According to Dr David Viner, a senior research scientist at the climatic research unit (CRU) of the University of East Anglia,within a few years winter snowfall will become
"a very rare and exciting event". "Children just aren't going to know what snow is," he said.
Actually they are, as Anthony Watts notes at Watts Up With That?

It seems despite the sage advice from that East Anglia CRU scientist, a new record for snowfall has been set for the month of December. From the Rutgers University Snow Lab, we have this graph for the Northern Hemisphere for all months of December. December 2012 was a clear winner.

Some might argue that it's quite wrong to mock Dr Viner for the failure of a silly prediction he made more than a decade ago. But I'm not so sure. I'd buy that argument if he had shown a degree of contrition for his error which – after all – is part of a broader misapprehension in the field of climate science which has had disastrous and expensive consequences for us all. But he hasn't has he?

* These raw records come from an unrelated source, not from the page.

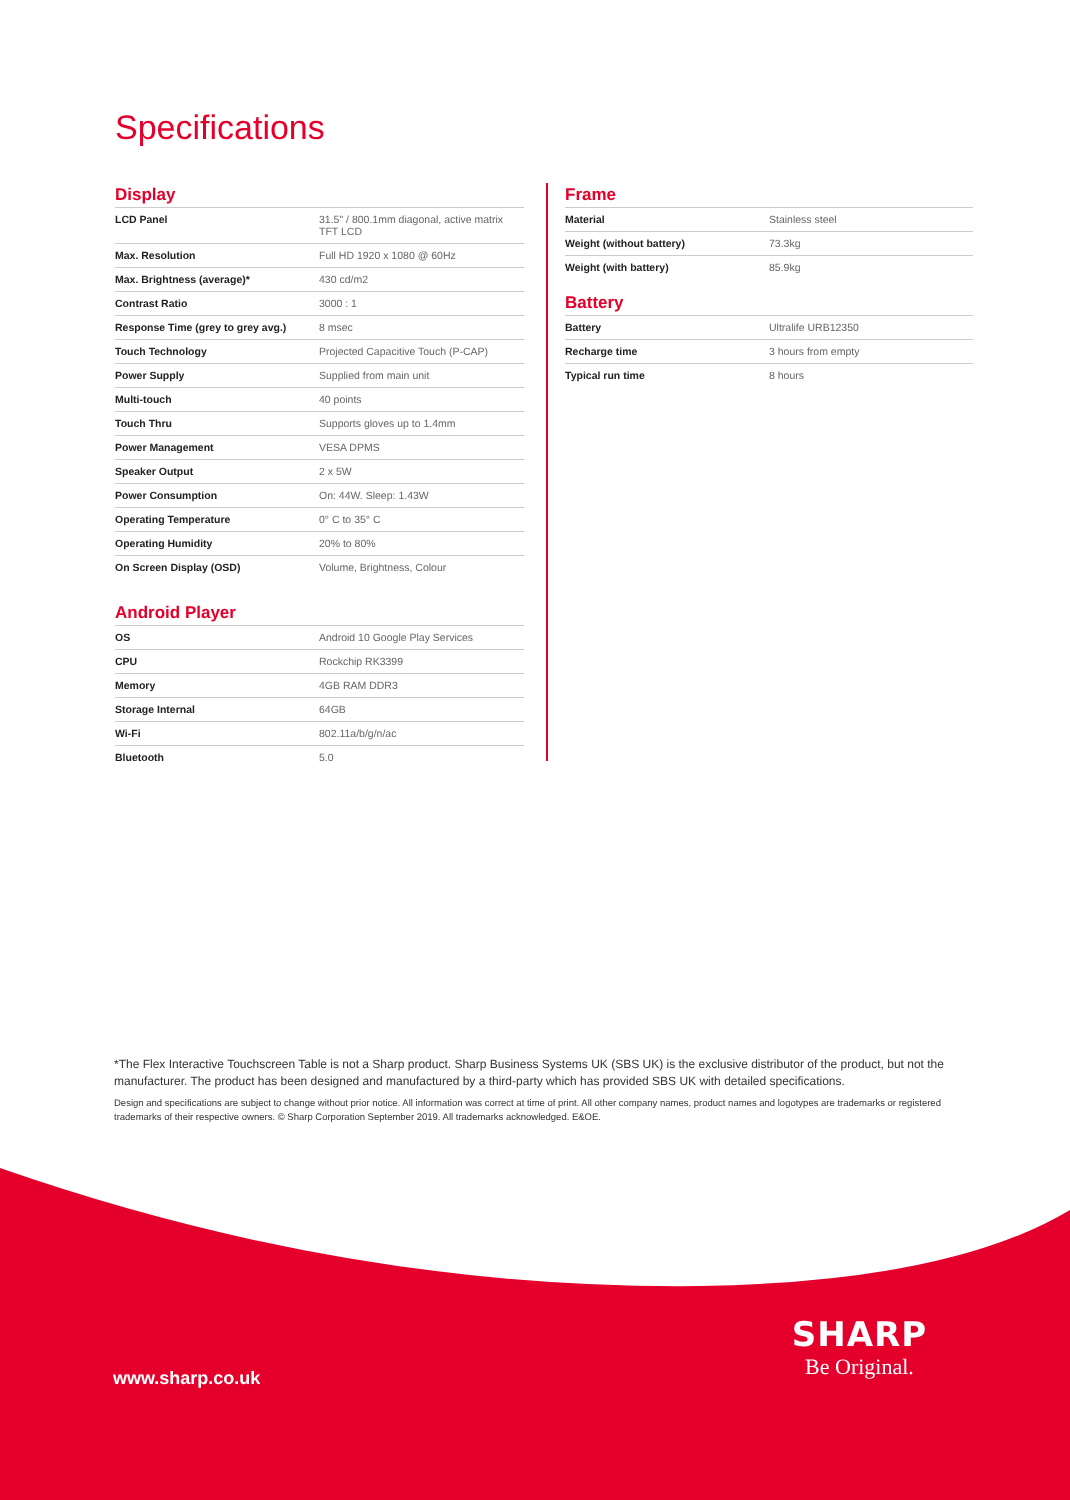Specifications
Display
| LCD Panel | 31.5" / 800.1mm diagonal, active matrix TFT LCD |
| Max. Resolution | Full HD 1920 x 1080 @ 60Hz |
| Max. Brightness (average)* | 430 cd/m2 |
| Contrast Ratio | 3000 : 1 |
| Response Time (grey to grey avg.) | 8 msec |
| Touch Technology | Projected Capacitive Touch (P-CAP) |
| Power Supply | Supplied from main unit |
| Multi-touch | 40 points |
| Touch Thru | Supports gloves up to 1.4mm |
| Power Management | VESA DPMS |
| Speaker Output | 2 x 5W |
| Power Consumption | On: 44W. Sleep: 1.43W |
| Operating Temperature | 0° C to 35° C |
| Operating Humidity | 20% to 80% |
| On Screen Display (OSD) | Volume, Brightness, Colour |
Android Player
| OS | Android 10 Google Play Services |
| CPU | Rockchip RK3399 |
| Memory | 4GB RAM DDR3 |
| Storage Internal | 64GB |
| Wi-Fi | 802.11a/b/g/n/ac |
| Bluetooth | 5.0 |
Frame
| Material | Stainless steel |
| Weight (without battery) | 73.3kg |
| Weight (with battery) | 85.9kg |
Battery
| Battery | Ultralife URB12350 |
| Recharge time | 3 hours from empty |
| Typical run time | 8 hours |
*The Flex Interactive Touchscreen Table is not a Sharp product. Sharp Business Systems UK (SBS UK) is the exclusive distributor of the product, but not the manufacturer. The product has been designed and manufactured by a third-party which has provided SBS UK with detailed specifications.
Design and specifications are subject to change without prior notice. All information was correct at time of print. All other company names, product names and logotypes are trademarks or registered trademarks of their respective owners. © Sharp Corporation September 2019. All trademarks acknowledged. E&OE.
www.sharp.co.uk
SHARP
Be Original.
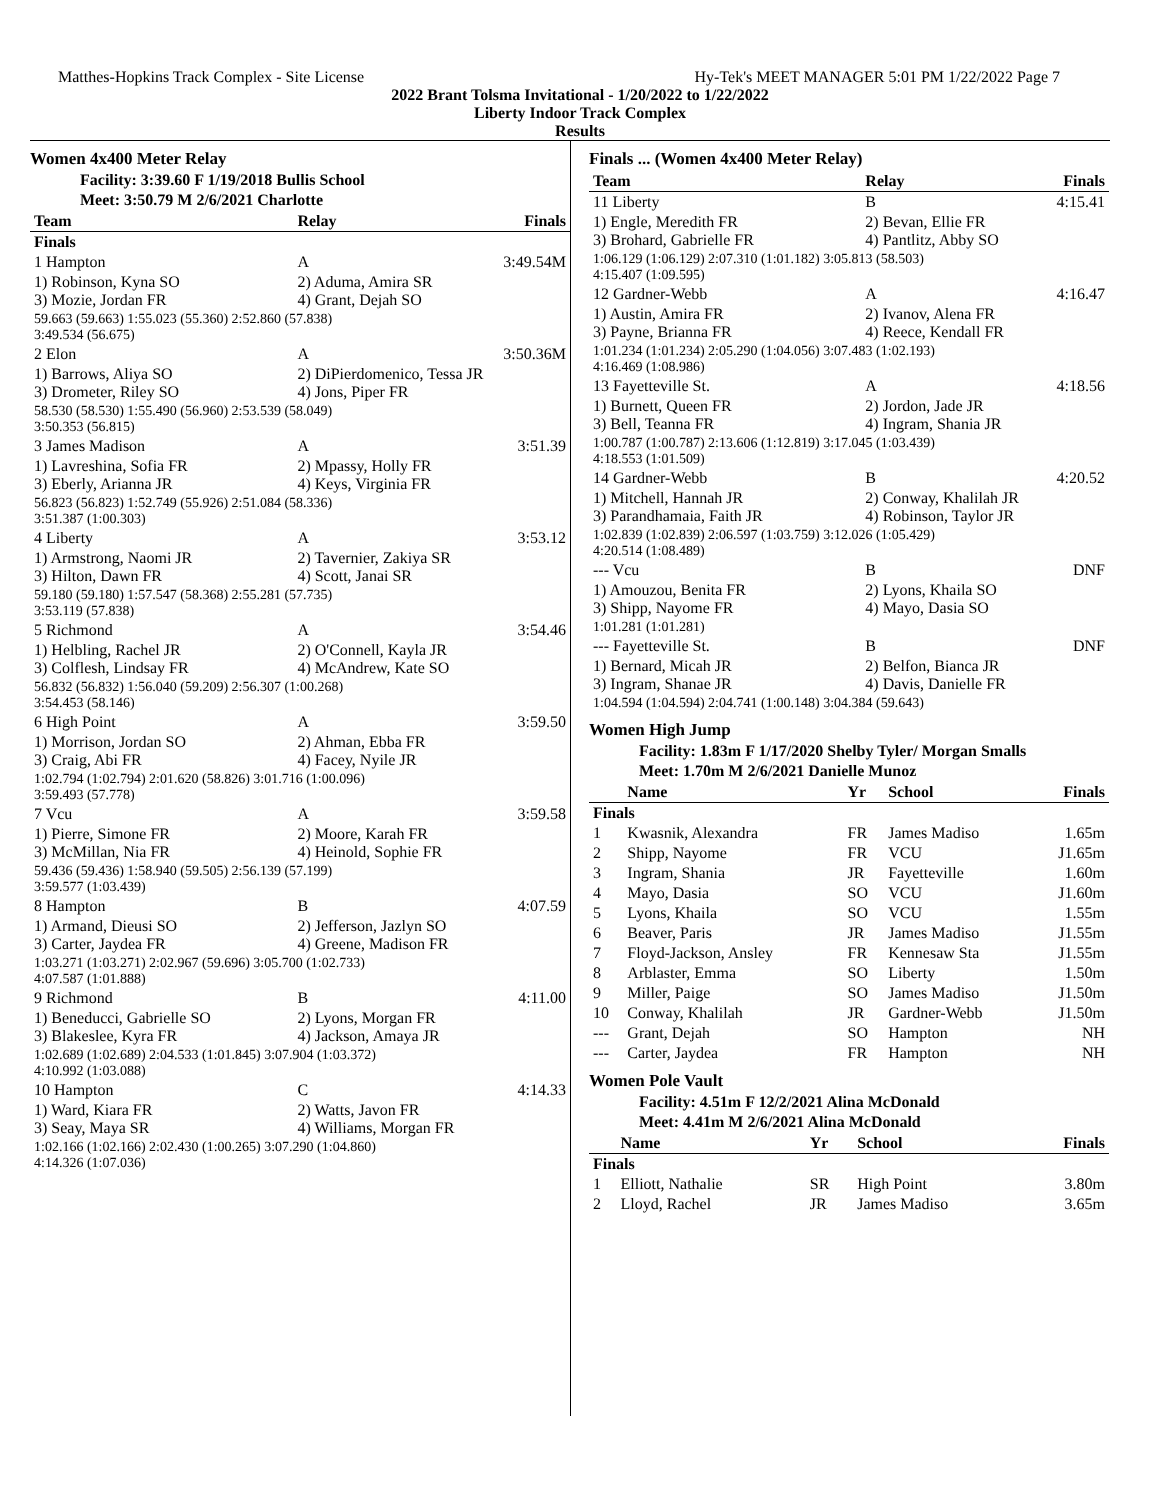Matthes-Hopkins Track Complex - Site License Hy-Tek's MEET MANAGER 5:01 PM 1/22/2022 Page 7
2022 Brant Tolsma Invitational - 1/20/2022 to 1/22/2022
Liberty Indoor Track Complex
Results
Women 4x400 Meter Relay
Facility: 3:39.60 F 1/19/2018 Bullis School
Meet: 3:50.79 M 2/6/2021 Charlotte
| Team | Relay | Finals |
| --- | --- | --- |
| Finals | | |
| 1 Hampton | A | 3:49.54M |
| 1) Robinson, Kyna SO 3) Mozie, Jordan FR | 2) Aduma, Amira SR 4) Grant, Dejah SO | |
| 59.663 (59.663) 1:55.023 (55.360) 2:52.860 (57.838) 3:49.534 (56.675) | | |
| 2 Elon | A | 3:50.36M |
| 1) Barrows, Aliya SO 3) Drometer, Riley SO | 2) DiPierdomenico, Tessa JR 4) Jons, Piper FR | |
| 58.530 (58.530) 1:55.490 (56.960) 2:53.539 (58.049) 3:50.353 (56.815) | | |
| 3 James Madison | A | 3:51.39 |
| 1) Lavreshina, Sofia FR 3) Eberly, Arianna JR | 2) Mpassy, Holly FR 4) Keys, Virginia FR | |
| 56.823 (56.823) 1:52.749 (55.926) 2:51.084 (58.336) 3:51.387 (1:00.303) | | |
| 4 Liberty | A | 3:53.12 |
| 1) Armstrong, Naomi JR 3) Hilton, Dawn FR | 2) Tavernier, Zakiya SR 4) Scott, Janai SR | |
| 59.180 (59.180) 1:57.547 (58.368) 2:55.281 (57.735) 3:53.119 (57.838) | | |
| 5 Richmond | A | 3:54.46 |
| 1) Helbling, Rachel JR 3) Colflesh, Lindsay FR | 2) O'Connell, Kayla JR 4) McAndrew, Kate SO | |
| 56.832 (56.832) 1:56.040 (59.209) 2:56.307 (1:00.268) 3:54.453 (58.146) | | |
| 6 High Point | A | 3:59.50 |
| 1) Morrison, Jordan SO 3) Craig, Abi FR | 2) Ahman, Ebba FR 4) Facey, Nyile JR | |
| 1:02.794 (1:02.794) 2:01.620 (58.826) 3:01.716 (1:00.096) 3:59.493 (57.778) | | |
| 7 Vcu | A | 3:59.58 |
| 1) Pierre, Simone FR 3) McMillan, Nia FR | 2) Moore, Karah FR 4) Heinold, Sophie FR | |
| 59.436 (59.436) 1:58.940 (59.505) 2:56.139 (57.199) 3:59.577 (1:03.439) | | |
| 8 Hampton | B | 4:07.59 |
| 1) Armand, Dieusi SO 3) Carter, Jaydea FR | 2) Jefferson, Jazlyn SO 4) Greene, Madison FR | |
| 1:03.271 (1:03.271) 2:02.967 (59.696) 3:05.700 (1:02.733) 4:07.587 (1:01.888) | | |
| 9 Richmond | B | 4:11.00 |
| 1) Beneducci, Gabrielle SO 3) Blakeslee, Kyra FR | 2) Lyons, Morgan FR 4) Jackson, Amaya JR | |
| 1:02.689 (1:02.689) 2:04.533 (1:01.845) 3:07.904 (1:03.372) 4:10.992 (1:03.088) | | |
| 10 Hampton | C | 4:14.33 |
| 1) Ward, Kiara FR 3) Seay, Maya SR | 2) Watts, Javon FR 4) Williams, Morgan FR | |
| 1:02.166 (1:02.166) 2:02.430 (1:00.265) 3:07.290 (1:04.860) 4:14.326 (1:07.036) | | |
Finals ... (Women 4x400 Meter Relay)
| Team | Relay | Finals |
| --- | --- | --- |
| 11 Liberty | B | 4:15.41 |
| 1) Engle, Meredith FR 3) Brohard, Gabrielle FR | 2) Bevan, Ellie FR 4) Pantlitz, Abby SO | |
| 1:06.129 (1:06.129) 2:07.310 (1:01.182) 3:05.813 (58.503) 4:15.407 (1:09.595) | | |
| 12 Gardner-Webb | A | 4:16.47 |
| 1) Austin, Amira FR 3) Payne, Brianna FR | 2) Ivanov, Alena FR 4) Reece, Kendall FR | |
| 1:01.234 (1:01.234) 2:05.290 (1:04.056) 3:07.483 (1:02.193) 4:16.469 (1:08.986) | | |
| 13 Fayetteville St. | A | 4:18.56 |
| 1) Burnett, Queen FR 3) Bell, Teanna FR | 2) Jordon, Jade JR 4) Ingram, Shania JR | |
| 1:00.787 (1:00.787) 2:13.606 (1:12.819) 3:17.045 (1:03.439) 4:18.553 (1:01.509) | | |
| 14 Gardner-Webb | B | 4:20.52 |
| 1) Mitchell, Hannah JR 3) Parandhamaia, Faith JR | 2) Conway, Khalilah JR 4) Robinson, Taylor JR | |
| 1:02.839 (1:02.839) 2:06.597 (1:03.759) 3:12.026 (1:05.429) 4:20.514 (1:08.489) | | |
| --- Vcu | B | DNF |
| 1) Amouzou, Benita FR 3) Shipp, Nayome FR | 2) Lyons, Khaila SO 4) Mayo, Dasia SO | |
| 1:01.281 (1:01.281) | | |
| --- Fayetteville St. | B | DNF |
| 1) Bernard, Micah JR 3) Ingram, Shanae JR | 2) Belfon, Bianca JR 4) Davis, Danielle FR | |
| 1:04.594 (1:04.594) 2:04.741 (1:00.148) 3:04.384 (59.643) | | |
Women High Jump
Facility: 1.83m F 1/17/2020 Shelby Tyler/ Morgan Smalls
Meet: 1.70m M 2/6/2021 Danielle Munoz
| | Name | Yr | School | Finals |
| --- | --- | --- | --- | --- |
| Finals | | | | |
| 1 | Kwasnik, Alexandra | FR | James Madiso | 1.65m |
| 2 | Shipp, Nayome | FR | VCU | J1.65m |
| 3 | Ingram, Shania | JR | Fayetteville | 1.60m |
| 4 | Mayo, Dasia | SO | VCU | J1.60m |
| 5 | Lyons, Khaila | SO | VCU | 1.55m |
| 6 | Beaver, Paris | JR | James Madiso | J1.55m |
| 7 | Floyd-Jackson, Ansley | FR | Kennesaw Sta | J1.55m |
| 8 | Arblaster, Emma | SO | Liberty | 1.50m |
| 9 | Miller, Paige | SO | James Madiso | J1.50m |
| 10 | Conway, Khalilah | JR | Gardner-Webb | J1.50m |
| --- | Grant, Dejah | SO | Hampton | NH |
| --- | Carter, Jaydea | FR | Hampton | NH |
Women Pole Vault
Facility: 4.51m F 12/2/2021 Alina McDonald
Meet: 4.41m M 2/6/2021 Alina McDonald
| | Name | Yr | School | Finals |
| --- | --- | --- | --- | --- |
| Finals | | | | |
| 1 | Elliott, Nathalie | SR | High Point | 3.80m |
| 2 | Lloyd, Rachel | JR | James Madiso | 3.65m |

After leaving the University of Easy Access he got a job as “climate change specialist” at the government quango Natural England (which, incidentally, is supposed to be dedicated to helping the English countryside but which is bizarrely pro wind farms); then he was appointed “global director” at The British Council, advising on its climate change programme.
Now he has just walked into a cushy job at the £1 billion global consultancy Mott MacDonald as “principal advisor for Climate Change,”  where presumably he'll be among the beneficiaries of Britain's vast and pointless DFID budget. (H/T Frank K at Watts Up With That?)

Does this strike you as the career path of someone who is in any way embarrassed or contrite about his part in the biggest junk-science Ponzi scheme in the history of the world?

It doesn't strike me that way. Which is why, in my book, the occasional humiliating blog post is the very least Dr David Viner (formerly, did I mention this?, of the discredited Climatic Research Unit at the University of Easy Access) deserves for that fatuous, misleading, hysterical and costly prediction he made back in 2000.

In fact personally, I'd say he deserves worse. Much, MUCH worse.